Neuroendocrine control of gonadotropin secretion; mechanisms responsible for seasonal reproductive function and onset of ovarian cycles at puberty.
Our primary research interests are:
1) the neural mechanisms controlling episodic secretion of gonadotropin-releasing hormone (GnRH) from the hypothalamus during the normal ovarian cycle and 2) the structural and functional changes in the hypothalamus responsible for the reversible suppression of GnRH secretion that occurs prior to puberty and annually in seasonal breeders. Our work in the first area is focused on the role of endogenous opioid peptides (EOP). We are currently testing the hypothesis that one EOP, dynorphin, mediates the inhibition of GnRH by progesterone and determining the neural substrates responsible for this inhibition. In the second area, we have identified a key neural circuit that inhibits GnRH secretion and is active in anestrous, but not in breeding season, ewes. We are now examining possible anatomical or functional alterations that underlie the seasonal changes in activity of this system and are exploring the mechanisms by which two hormones, melatonin and thyroid hormones, influence these alterations. We employ a variety of whole animal procedures (including neurosurgical procedures, collection of CSF and hypophyseal portal blood), histological techniques (e.g. confocal analysis of dual and triple label immunocytochemically identified proteins) and molecular approaches (e.g. in situ hybridization, administration of antisense oligonucleotides).

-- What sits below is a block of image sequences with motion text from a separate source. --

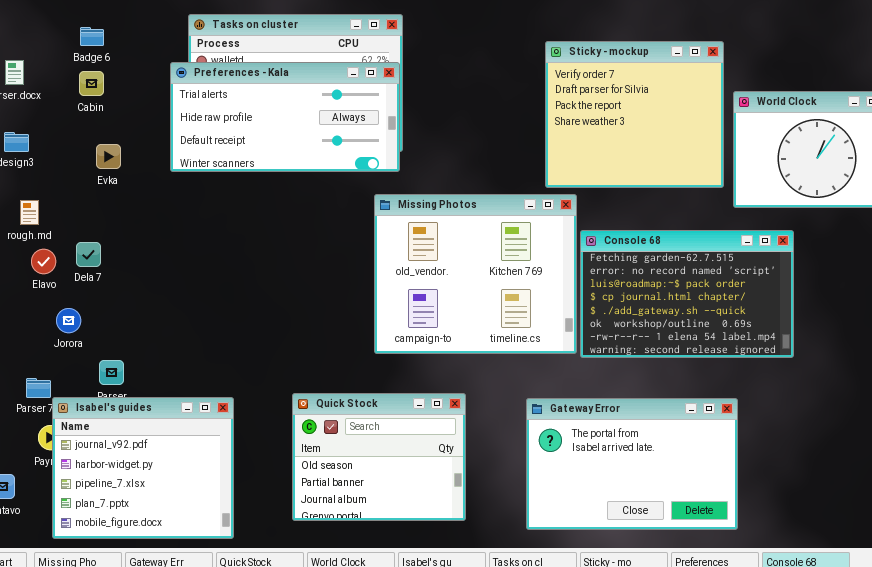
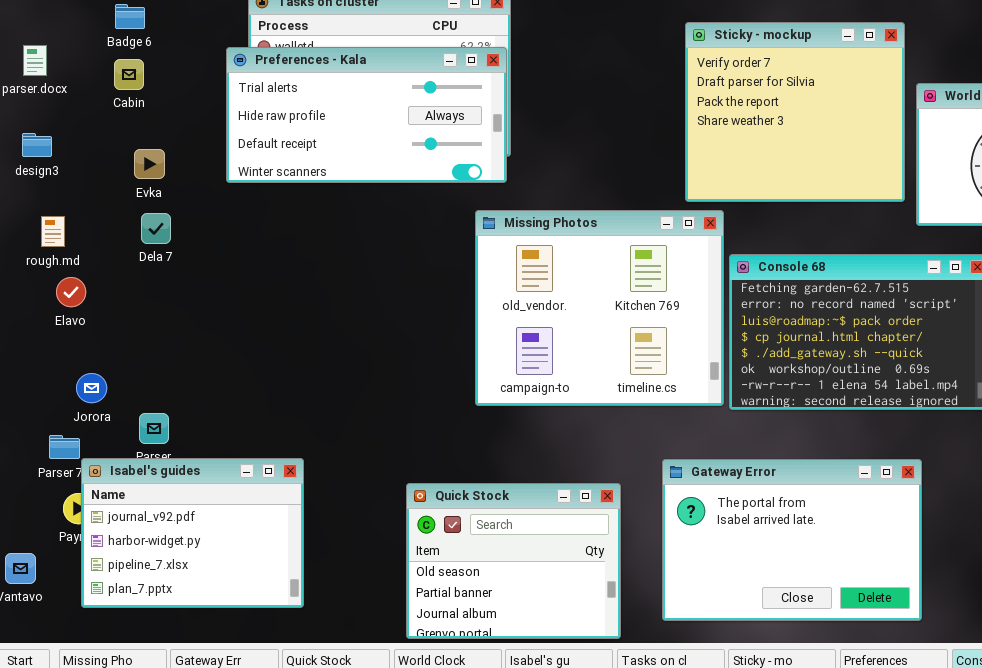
Dela 7: [76,242,101,267] -> [141,213,171,244], moved
Jorora: [56,308,81,333] -> [76,373,107,403], moved
Quick Stock: [292,393,466,521] -> [406,483,621,639], moved
Isabel's guides: [52,397,234,539] -> [81,458,304,608], resized

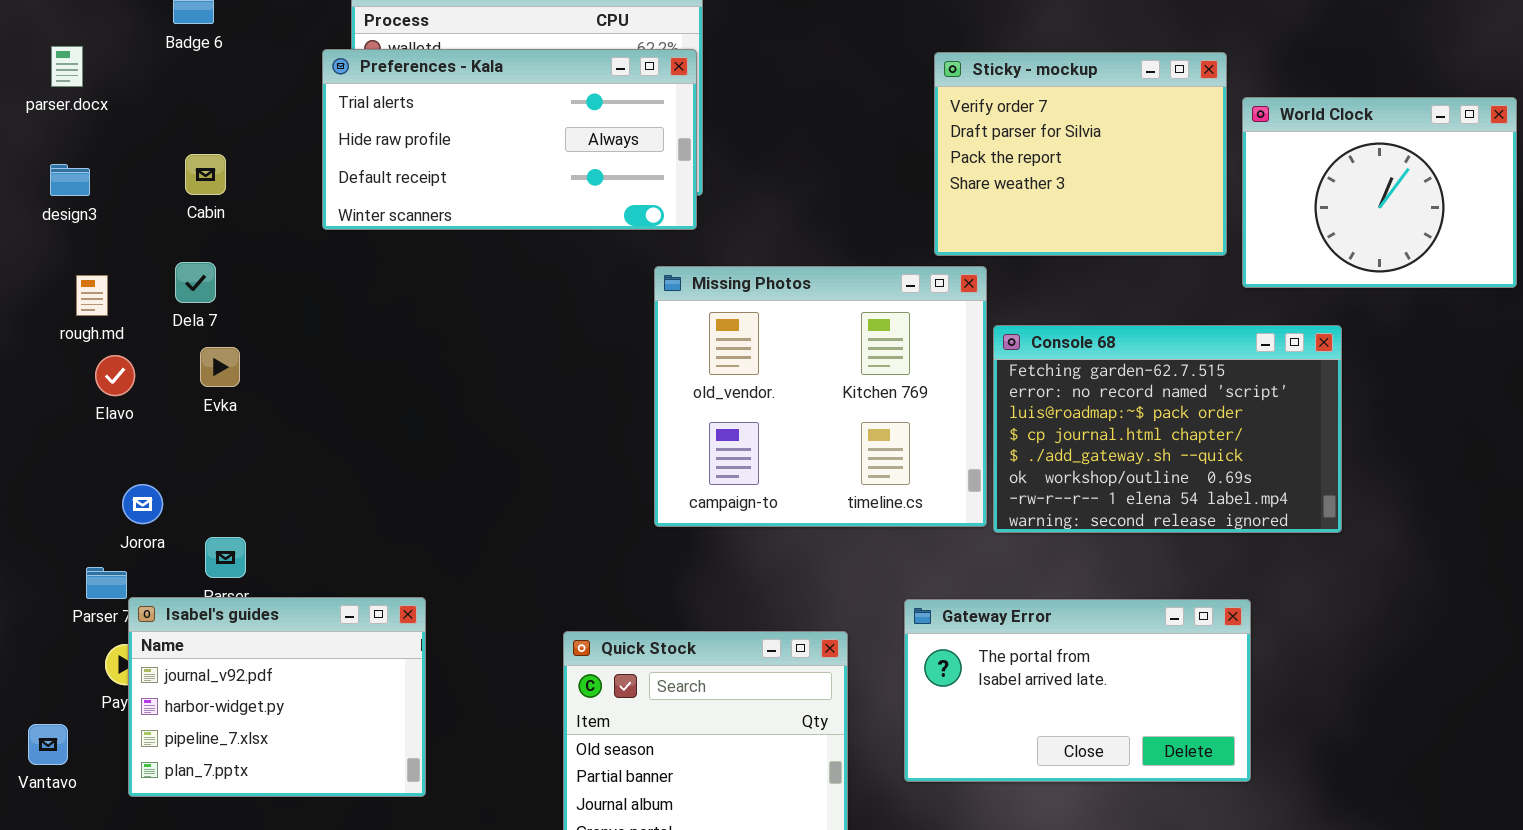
Sticky - mockup: [685,22,905,202] -> [934,52,1227,256], resized
Cabin: [114,59,144,90] -> [185,154,226,195], moved
Evka: [134,149,165,179] -> [200,347,240,387], moved
Dela 7: [141,213,171,244] -> [175,262,216,303], moved
Gateway Error: [662,459,922,621] -> [904,599,1251,782], resized

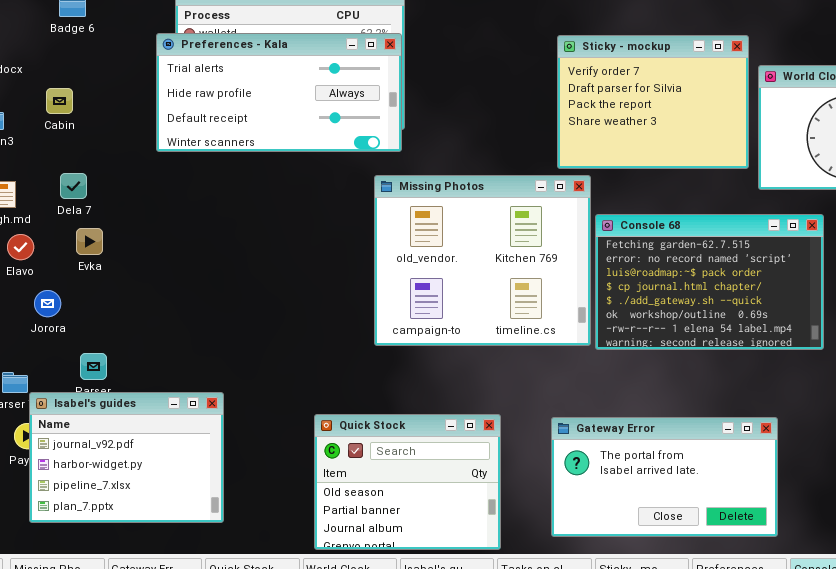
Cabin: [185,154,226,195] -> [46,88,73,114], moved
Jorora: [122,484,163,524] -> [34,290,61,317], moved
Gateway Error: [904,599,1251,782] -> [551,417,778,537], moved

What structural and functional changes occur in the hypothalamus that GnRH secretion, and hence ovarian function, annually in seasonal breeders?
We have identified a key neural circuit that inhibits GnRH secretion and is active in non-breeding season (anestrus), but not in breeding season, ewes. The central players in this circuit is a group of dopaminergic (DA) neurons that are stimulated by the ovarian hormone, estradiol, in anestrus, but not the breeding season and inhibit GnRH release. Although these neurons respond to estradiol they do not contain estrogen receptors, so estrogen-responsive afferents must be involved. We have identified the anatomical location of these afferents to the DA neurons and are currently determining their phenotype. We are also examining possible anatomical or functional alterations that underlie the seasonal changes in activity of this system and are exploring the mechanisms by which two hormones, melatonin and thyroid hormones, influence these alterations.
Plasticity in the Hypothalamus
What are the neural mechanisms controlling episodic secretion of gonadotropin-releasing hormone (GnRH) from the hypothalamus during the normal ovarian cycle?
Our recent work in this area has been focused on the role of endogenous opioid peptides (EOP) in mediating the negative feedback action of progesterone. A number of lines of evidence have implicated one EOP, dynorphin, mediating this action of progesterone and we have identified three sub-populations of dynorphin neurons as likely candidates because they contain progesterone receptors. We are currently determining which of these sub-populations are involved. This work has also expanded to examination of the role of two additional peptides: neurokinin B (NKB) and orphanin FQ (OFQ). NKB is of interest because it is also found in one sub-population of dynorphin neurons and OFQ because it is found in almost all GnRH neurons. We have begun to characterize the effects of these peptides on LH secretion and to determine where their receptors are located.